Tuesday evening, and today has felt like a holiday in some ways. It's been a really busy couple of days.
Sunday began with a decent bout of wind and a womping big amount of foreboding. There was an active severe weather warning for damaging winds for the whole of the state - the Bureau of Meteorology called it a one-in-five-years wind event. I did some farm work in the morning but for the most part waited for the storm response jobs to start coming in. In this time I started deciphering the doppler wind radar, which I usually forget to check.
Screenshot from later in the day - before the
jobs began the colours were a lot darker!

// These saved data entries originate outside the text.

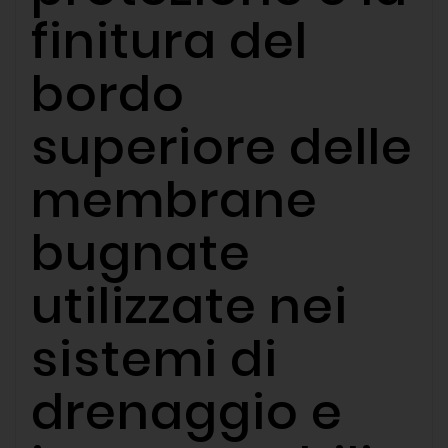
finitura del
bordo
superiore delle
membrane
bugnate
utilizzate nei
sistemi di
drenaggio e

Ultimately we got out of it fairly lightly. The first job of the day was a loose sheet of iron on the roof of a shed in Shepparton (I dispatched the auxiliary unit to this job). We then had a string of tree down / traffic hazard jobs, the first of which the auxiliary unit self-activated to (I was not pleased) and the others our unit went to. As I said, our area was pretty quiet. Judging by the radio chatter, though, Beechworth and Kilmore SES units were absolutely smashed by jobs. I think Wangaratta SES had nearly 300.
While I was at the shed in between jobs (and after things quietened down) I mopped the floors and cleaned the bathrooms and then did some paperwork. By about 1930 things seemed to have settled down and I decided to go home. It was dead still, which I should have taken more notice of. By the time I was halfway home a number of bands of strong rain had swept through, with the prospect of more to come.
I often check the Mt Gambier (South Australia) radar
before I check the nearer Yarrawonga radar -
it gives a better idea of what's coming our way.
I'd been home for no more than the time it took to take my overalls off when my pager beeped. It was a roof-damage job not far from my place, and another of our members was keen to turn out, so he brought the truck over from Tatura. A rooftop safety system was set up and we made suitable repairs to the roof. There were no more calls so I guess it kept them dry overnight. I was home about 2300.
Monday started early with another pager beep at about 0630 with another tree down / traffic hazard. One of our unit vehicles was going to be in the area, so I asked him to see if he could stop in and I'd join him on scene. He range me after I was on the road to advise that the job was unreachable due to a major road accident which was being attended by another unit.
Absent any other options I passed the job on to the roads authority and turned around. By then it was too late to bother going back to bed and so I put the coffee on and got on with the day.
Another job came in about 1000, with a road blocked by a tree near Toolamba. It sounded like a large job so I activated a crew and headed over myself. Surprisingly the job had been cleared by the time we got there (by a farmer and tractor I suspect). The three of us were at the shed afterwards when another job came in. We'd been asked to go and assist the police by protecting the scene of the accident I mentioned before, which was being investigated by the Major Collisions Unit. This was a good deal less exciting than it sounds. We were asked to stand-by outside the police line until we were needed. In the end we waited for about an hour-and-a-half and were then released because we weren't needed afer all. Back to the shed we went, picking up lunch on the way.
I did a couple of other things at the shed and went home. I walked though the door about 1755. What happened at 1805? Off my pager went again, this time from the flooding Incident Control Centre. They wanted volunteers to lay sandbags to buttress a levee at Koonoomoo. "What the Hell?" I thought, and ut my hand up to go. Three other members from the Tatura unit volunteered as well, and so up we went to the meeting point at Cobram.
Sheds and sandbags in water, Kempsey
flood, 1945 (NAA: C4078, N2582D)
I understand the work on the levee had been organised a bit on the fly, but broadly the operation went well. That is, they kept us well supplied with food and water, and there was no shortage of sandbags to lay. The site we had to work on though was a bit difficult - it couldn't be readily reached by vehicles, so there was a walk of a bit over a kilometre to get there, and it lay in a natural depression which had been soaked in the recent rains, so the ground was radidly churned into a slurry by the tractor and about 30 pairs of boots. They'd done well mobilising people however - there were about a dozen SES members from different units, and another dozen or so from the Country Fire Authority, as well as about a half-dozen civilians. The various groups worked together wonderfully well. Despite all of us getting tired, cold, muddy and our clothes getting filled with spilt sand, I don't think there was a cross word or even a serious grumble the whole night. We were on site at about 2030 and left the site about 0140 the next morning. I was home and in bed by 0430. I'm dead proud of how the members of my unit worked. I'm proud to serve with them.
I woke about 0930 today. I'm less stiff from laying sandbags than I thought I'd be. The pager has stayed quiet all day save for a few administrative messages. I've kept it quiet - cleaned my boots of mud, walked the dog, read a bit and checked emails (I didn't get the job at the Federal government). Not much more to add, save that I've picked up a day's work over at Costerfield on Thursday. Better than nothing.